Le besoin d’être préférée

J’ai compris que Jésus était le seul à qui je pouvais demander d’être préférée ; pas aux professeurs, pas aux amis
Annamaria (Milan)

Cher don Carron,
Je veux te raconter ce que j’ai vécu ces derniers mois. Il s’agit d’une expérience concrète et bien réelle. En mars, j’ai quitté Milan pour Paris où j’allais faire mon stage et des recherches pour mon mémoire. J'ai passé des mois incroyables : j'ai rencontré des amis qui m'ont aidée à avancer dans mes projets et dans ma vie. Par exemple, un professeur, dont j’avais fait la connaissance tout à fait par hasard, m'a conseillé d’approfondir le plus possible ma passion pour ce que j'étudie, et m'a poussée à regarder avec autant de profondeur tous les aspects de ma vie, au quotidien. Je lui ai fait rencontrer mes amis du CLU, je l'ai invité à dîner chez moi et, sans avoir rien fait de particulier, j'ai découvert ce que signifie le fait d’être ‘préférée’. Au fil des mois, j'ai bâti mon avenir d'une manière inattendue. J’étais consciente du Mystère qui m’accompagnait, se proposant chaque jour à moi, sous des formes différentes : nouveaux amis, nouveaux colocataires, adultes qui sont devenus très vite des amis et des compagnons sur mon chemin de vie.

En juin, je suis rentrée à Milan avec une richesse que je n'avais pas cherchée et qui m’avait été donnée avec une gratuité inattendue, mystérieuse. De retour à la « normalité », mon seul but était de raconter (ou plutôt de crier) à tout le monde ce que j’avais vécu, et cette énorme expérience de la ‘préférence’. Je me suis donc remise à faire les choses que j'avais quittées en partant, mais ma rentrée a été complètement différente de mes attentes : les examens, les amis, la vie quotidienne ne me semblaient plus les mêmes, n’étaient pas au niveau de la beauté et de l’intensité que je venais de vivre. J'étais triste et déçue.

Moi qui aurais voulu crier au monde entier la beauté et la grâce que j'avais découvertes et qui étaient entrées dans ma vie, je n’y arrivais pas : mes amis ne semblaient pas intéressés par mon expérience.

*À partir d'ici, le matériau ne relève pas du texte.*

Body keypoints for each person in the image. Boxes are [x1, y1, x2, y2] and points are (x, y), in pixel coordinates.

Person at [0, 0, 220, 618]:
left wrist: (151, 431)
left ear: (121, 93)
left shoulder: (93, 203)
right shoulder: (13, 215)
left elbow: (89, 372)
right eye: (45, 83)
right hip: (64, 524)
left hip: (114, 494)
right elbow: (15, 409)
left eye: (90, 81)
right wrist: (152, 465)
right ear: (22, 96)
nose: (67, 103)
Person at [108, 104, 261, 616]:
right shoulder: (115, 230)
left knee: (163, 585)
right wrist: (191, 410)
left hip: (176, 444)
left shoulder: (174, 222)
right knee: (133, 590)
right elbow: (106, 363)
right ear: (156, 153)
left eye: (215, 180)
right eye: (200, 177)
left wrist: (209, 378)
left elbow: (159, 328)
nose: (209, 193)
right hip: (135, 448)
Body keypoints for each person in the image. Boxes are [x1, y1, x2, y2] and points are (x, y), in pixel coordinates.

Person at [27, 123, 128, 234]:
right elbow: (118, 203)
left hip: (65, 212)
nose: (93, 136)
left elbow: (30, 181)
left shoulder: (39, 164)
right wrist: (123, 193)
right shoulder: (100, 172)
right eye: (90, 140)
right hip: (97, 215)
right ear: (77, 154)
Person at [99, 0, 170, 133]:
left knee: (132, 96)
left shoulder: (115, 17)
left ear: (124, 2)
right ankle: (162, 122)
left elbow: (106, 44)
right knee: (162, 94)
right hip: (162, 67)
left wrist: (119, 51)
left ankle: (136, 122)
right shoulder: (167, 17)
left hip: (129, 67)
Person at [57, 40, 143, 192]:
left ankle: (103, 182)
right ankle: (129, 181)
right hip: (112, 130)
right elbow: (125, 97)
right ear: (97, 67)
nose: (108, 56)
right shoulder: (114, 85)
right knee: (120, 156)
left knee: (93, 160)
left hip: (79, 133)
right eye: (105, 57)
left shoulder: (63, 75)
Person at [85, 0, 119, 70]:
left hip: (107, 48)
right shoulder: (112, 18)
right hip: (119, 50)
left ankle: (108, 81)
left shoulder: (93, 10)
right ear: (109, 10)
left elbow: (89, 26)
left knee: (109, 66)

J'ai passé des jours et des jours pleins de tristesse et de colère ; j'avais l'impression de ne plus être chez moi. Je ne me sentais plus à ma place dans un endroit qui, pourtant, avait énormément contribué à ma croissance en tant que personne ; je ne me sentais pas ‘préférée’, alors que j’étais dans ma ville avec mes meilleurs amis. Je commençais à vivre dans une indifférence totale. J'avais eu la prétention de vouloir dire : « Voilà ! Je suis là, moi, et j'ai beaucoup de choses à raconter… Ecoutez-moi ! ».
Alors, j'ai décidé d'appeler mon père et de lui confier mes états d’âme : « Est-ce que c’est mal d’avoir besoin d’être préférée ? Est-ce une prétention que j’ai envers les autres ? » Il m'a répondu que non, que c'était normal, mais qu’il n’y en a qu’Un qui puisse nous préférer. Et j’ai compris que Jésus était le seul à qui je pouvais demander d’être préférée ; pas aux professeurs, pas aux amis.

Cette préférence ne dépend pas du lieu où j’habite, ni des personnes qui m’entourent, ni des circonstances. Je désire que la source de cette vitalité et de cette préférence soit constante dans ma vie, soit source de certitude ; qu’elle ne dépende pas de mes efforts personnels ni des autres, mais de la certitude de ce que j’ai rencontré et que je veux appeler par son nom en lui donnant un visage très clair : Jésus-Christ.